*Kaynak Metin*.
-*-

3 Nisan 2013

BloG-TwinS | Sıradaki Türü Siz Seçin 1.Etap || Kütüphaneci - Logan Belle | Yorum



Hi everyone! Erotik İncelemesi ile TwinS karşınızda (: Bakalım bugün sizleri neler bekliyor (: Keyifli okumalar (:

@Tuğçe: Kütüphaneci, Logan Belle’in Mart ayı içerisinde Artemis Yayınlarından çıkan Erotik Romance kitabı. Fazlasıyla Grinin Elli Tonu ile karşılaştırılan bir kitap olması nedeniyle, açıkçası hem ben hem de @Küçük Kız ciddi bir çekince ile başladık.

-*-

*Sağlanan Veriler*.
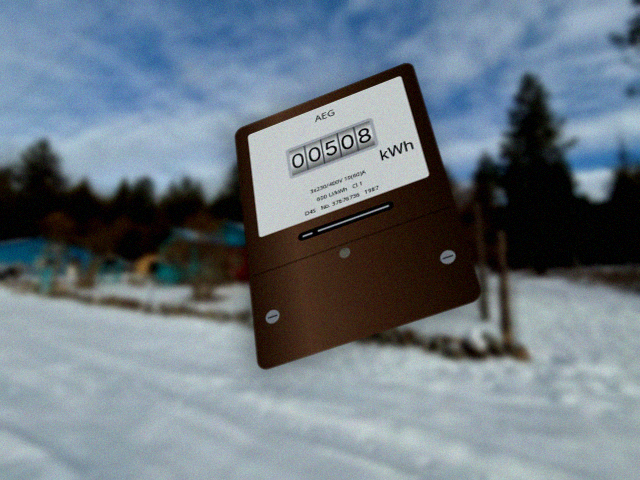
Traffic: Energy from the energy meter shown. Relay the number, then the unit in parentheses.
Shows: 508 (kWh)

-*-

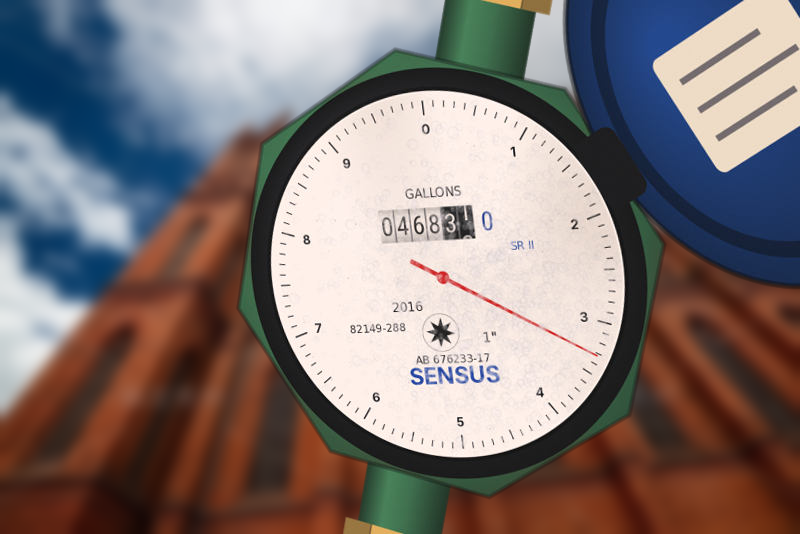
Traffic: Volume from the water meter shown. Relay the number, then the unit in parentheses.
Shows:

-*-

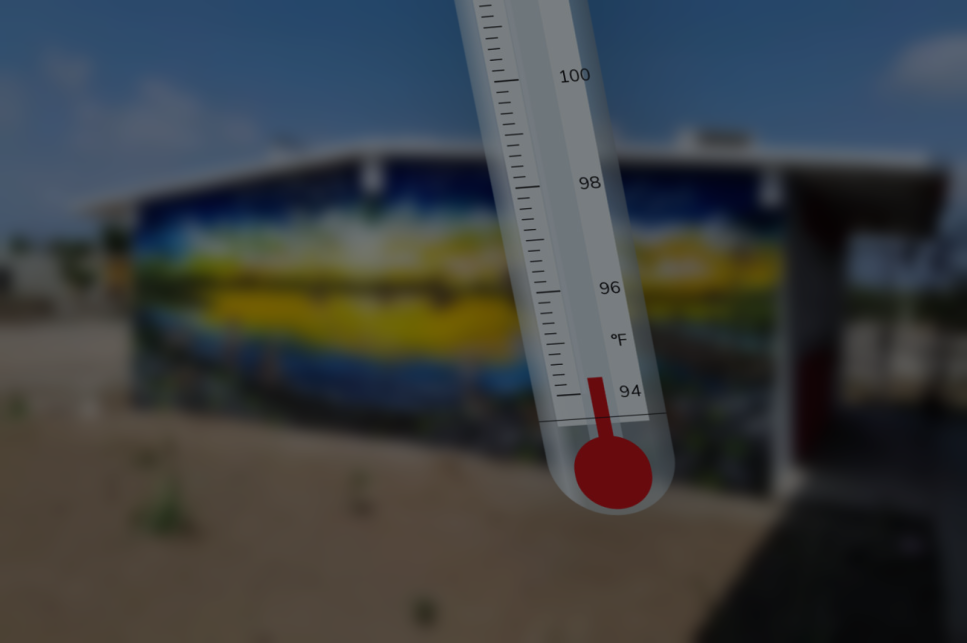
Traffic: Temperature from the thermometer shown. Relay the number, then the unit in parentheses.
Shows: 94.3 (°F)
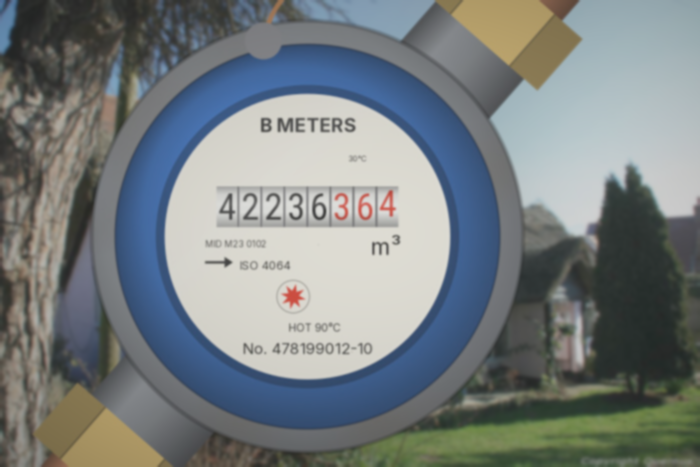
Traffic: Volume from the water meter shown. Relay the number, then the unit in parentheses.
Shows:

-*-

*Görev Tanımı*. Kütüphaneci incelemesine göre şu ifadelerin her birinin doğru olup olmadığını evet ya da hayır ile belirtin ve kararı veren kelimeleri incelemeden aynen alıntılayın: (a) Kitap Artemis Yayınlarından çıkmıştır. (b) Kitap Şubat ayında çıkmıştır. (c) Tuğçe ve Küçük Kız kitaba hiçbir çekince duymadan başlamıştır.

*Görevin Sonucu*.
(a) Evet: "Mart ayı içerisinde Artemis Yayınlarından çıkan"
(b) Hayır: "Mart ayı içerisinde"
(c) Hayır: "ciddi bir çekince ile başladık"